▸ EXTRACTED TEXT
■ ■ ■ ■ ■
# Fluval Spec V



## callistra (Jun 29, 2010)

Anyone have this tank? My LFS is selling it for $32 and I'm very tempted to get it because for a 5g tank with filter and lid.. that's really good.


----------



## Otterfun (Dec 31, 2012)

callistra said:


> Anyone have this tank? My LFS is selling it for $32 and I'm very tempted to get it because for a 5g tank with filter and lid.. that's really good.


I do and $32 is more than 50% off the sale price of $79.99 at Petco & PetSmart. Make sure it is not refurbished or broken.

You should have in the box:
pump, tube and outflow jet, foam block, biomax, carbon filter, light, lid.

There is thread with ideas on SPEC AQ decorations:
http://www.bettafish.com/showthread.php?t=128565

My SPEC V:


----------



## percyfyshshelley (Feb 26, 2013)

Thats a great deal! I love mine and I have several plants that are doing well under the stock light.


----------



## tekkguy (Jan 28, 2013)

$32??? Buy this tank immediately before they realize their mistake! I love my Spec V. It needs a little bit of modification for a betta (to baffle the filter, of course), but that's really, really easy in this tank ... it takes a $3 sponge.

If my LFS was selling this tank for $32, I'd buy at least 3 more without a second thought.


----------



## callistra (Jun 29, 2010)
■ ■ ■ ■ ■
▸ DATASET EXCERPT

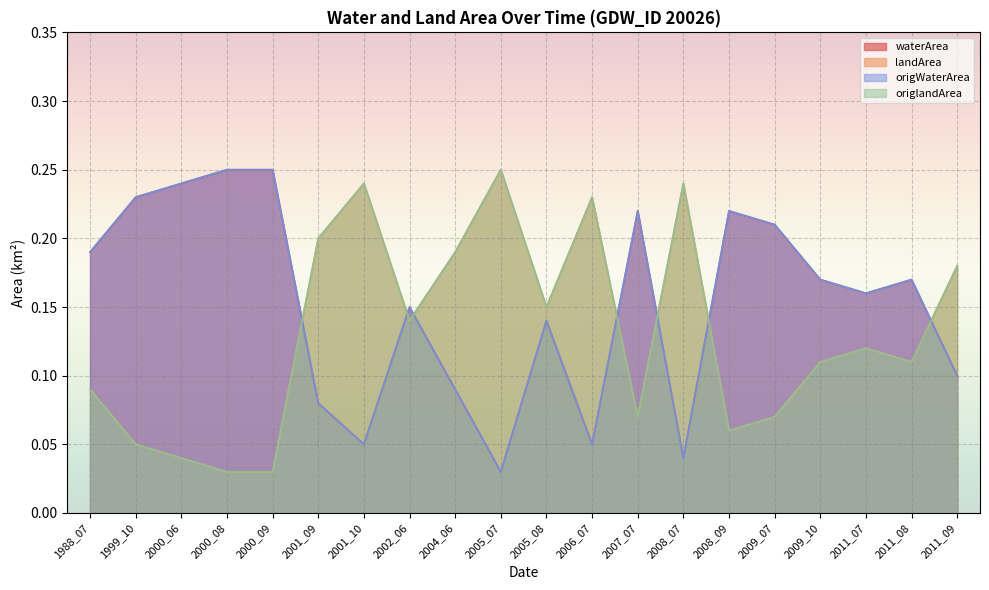

Which series has the largest total across all categories?

waterArea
■ ■ ■ ■ ■
▸ PROBLEM
Resume the Fluval Spec V forum thread after its last line.

▸ SOLVED PROBLEM
It's on clearance. They're moving out their stock. I will get it tomorrow


----------



## Otterfun (Dec 31, 2012)

callistra said:


> It's on clearance. They're moving out their stock. I will get it tomorrow


Yes, you will enjoy it. Tekkguy suggested using the top carbon slot for a pack of gravel as biomedia. I bought another Biomax and stick it there. So I have 2 Biomax in my block. They said you can use it to seed a new tank as in another SPEC V, hint hint


----------



## Otterfun (Dec 31, 2012)

tekkguy said:


> $32??? Buy this tank immediately before they realize their mistake! I love my Spec V. It needs a little bit of modification for a betta (to baffle the filter, of course), but that's really, really easy in this tank ... it takes a $3 sponge.
> 
> If my LFS was selling this tank for $32, I'd buy at least 3 more without a second thought.


Uh oh, I have competition.... Definitely a great deal for the quality of the tank and accessories


----------



## Mr2KiEu (Jan 25, 2013)

That's an Amazing deal! I'd buy a couple for that price! Join in our Fluval SPEC II, III, V Owners thread once you have it setup!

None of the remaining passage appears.